狩りでもないのに弓矢を持参することは、私たちの世界で言えば最後通告、あるいは宣戦布告とほぼ同義である。軍隊に抗議に行ったときヤノマミの男たちが弓矢を持っていて、部屋の中に入ったあとも(話し合いが室内で行われたとするならば)離さなかったとすれば、ヤノマミは殺し合いも辞さないほど本気だったと言える。
逆に、持っていかなかった、持って部屋には入らなかったとすれば、軍隊側の過剰防衛かまったく別の理由で(ガリンペイロ化した軍隊が最初から殺すつもりだった可能性も捨てきれないと思う)ヤノマミを殺したのだろう。
いずれにせよ、やるせない事件であることに変わりはない。
違法に侵入したガリンペイロが、女性を強姦し殺害
人が死んでいることもやるせないし、ニュースの伝わり方もやるせない。仮に、事件の原因がWi-Fiに関することではなかったとするならば、これほど耳目を集めるニュースになっただろうか。
私たちの社会には、ヤノマミがWi-Fiを使っていることへの違和感があった。そして、そう思ってしまう原因の一部は、明らかに私たちが制作したテレビドキュメンタリーにある。それが、一番やるせない。
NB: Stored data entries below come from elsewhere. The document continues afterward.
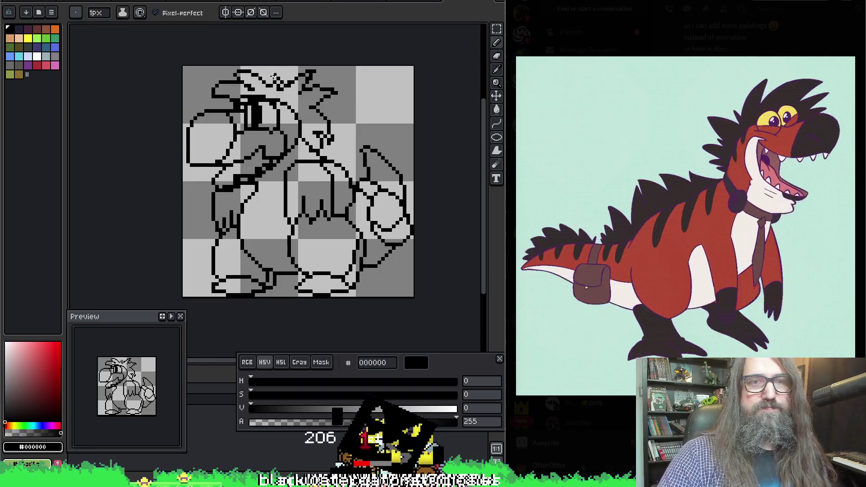
{"action": "left_click_drag", "start_coordinate": [264, 81], "coordinate": [292, 68]}
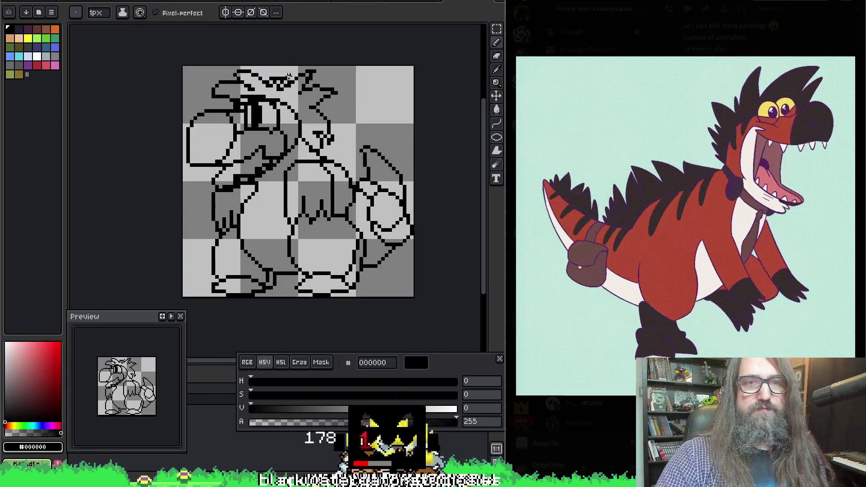
{"action": "key", "text": "z"}
{"action": "key", "text": "b"}
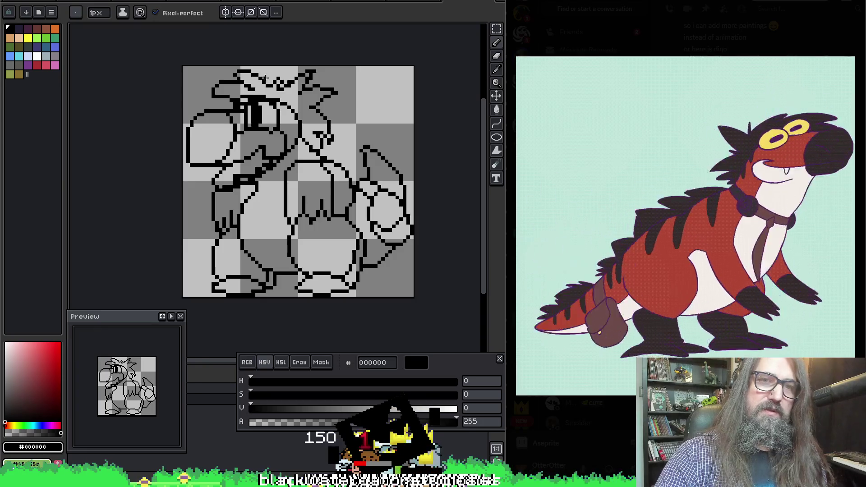
{"action": "left_click_drag", "start_coordinate": [264, 77], "coordinate": [287, 85]}
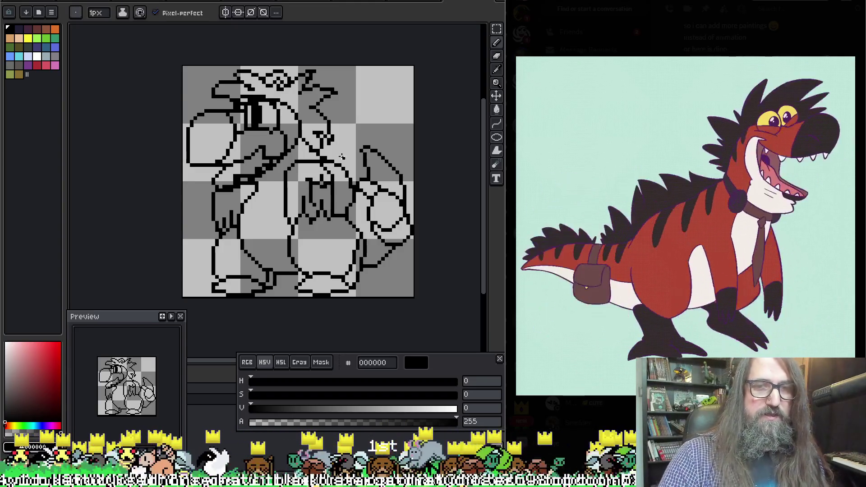
Step: Try a lasso selection and black bucket fill on the belly, then undo the fill
{"action": "mouse_move", "coordinate": [309, 183]}
{"action": "left_mouse_down"}
{"action": "mouse_move", "coordinate": [307, 166]}
{"action": "mouse_move", "coordinate": [298, 190]}
{"action": "mouse_move", "coordinate": [318, 205]}
{"action": "mouse_move", "coordinate": [315, 171]}
{"action": "left_mouse_up"}
{"action": "key", "text": "m"}
{"action": "key", "text": "ctrl+t"}
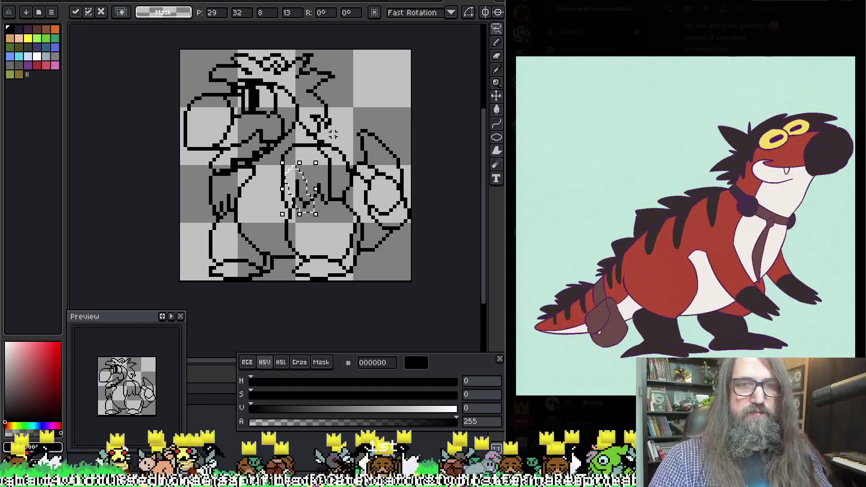
{"action": "key", "text": "Return"}
{"action": "key", "text": "g"}
{"action": "left_click", "coordinate": [312, 174]}
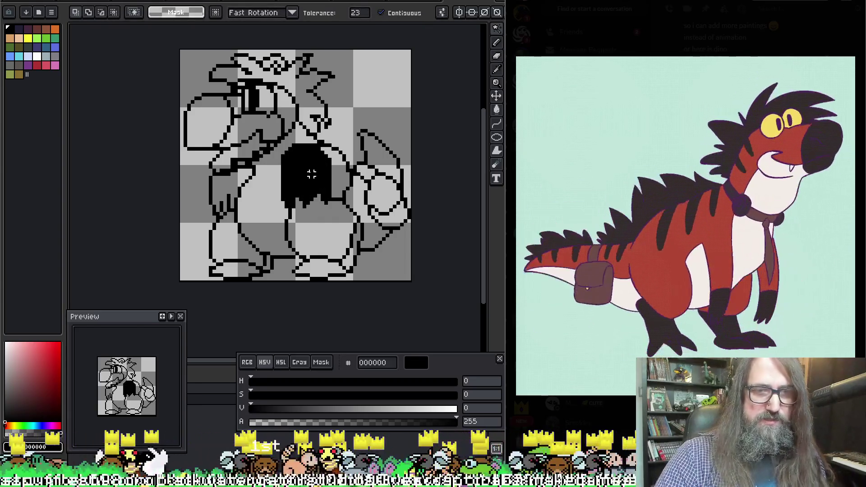
{"action": "key", "text": "ctrl+z"}
Step: Draw claw lines for the hand down the belly with the pencil
{"action": "key", "text": "b"}
{"action": "mouse_move", "coordinate": [318, 167]}
{"action": "left_mouse_down"}
{"action": "mouse_move", "coordinate": [311, 216]}
{"action": "mouse_move", "coordinate": [306, 208]}
{"action": "left_mouse_up"}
ヤノマミ族の渉外団体であるHUTUKARA(ホトカラ。彼らの言葉で“天空”を意味する)が先月「違法に侵入したガリンペイロが先住民保護区で女性を強姦し殺している」と抗議の声明を出した。これに関しても短く触れたい。
違法であろうとなかろうと、侵入者は先住者の土地を奪い、人間を犯し、殺してきた。これまで何度、同じ話を聞いてきたことか。
人口100人ほどの集落に10人を超える混血児が
アワ族という先住民のある村(マラニョン州アルト・トゥリアス集落)に行ったときのことだ。その集落は一番近い街場(人口は1万人ほど)から60㎞ほどのところにあり、乾期であれば陸路で行くことができる。言うなれば、ブラジル社会に組み込まれる寸前の集落だった。
常駐していた政府機関は予算不足から20年前ほど前に撤退。時を同じくして、無許可の伐採人が大勢で入り込むようになった。私が聞いた限り、侵入者の手口はすべて同じだ。彼らは「友好の証」として男たちに酒を勧める。
先住民伝統の酒であろうはずはなく、ピンガなどアルコール度数の高い蒸留酒である。強い酒を飲み慣れていない男たちが次々につぶれていく。その場に女だけが残る。そして、襲われる。連日同じことが繰り返される。未婚の女性もいれば、未成年の女性もいれば、夫がいる女性もいる。何カ月後かに子供が生まれる。先住民と黒人、先住民と白人の混血児が生まれる。私が訪れたのは2017年だが、人口100人ほどの集落には10人を超える混血児がいた。
1990年代まで無許可の伐採会社を経営していた男にも話を聞いたことがある。男はイゾラドが生存する森で、人を使ってマホガニーを伐採していた。男たちが森から戻ってきたとき、口々にこう言った。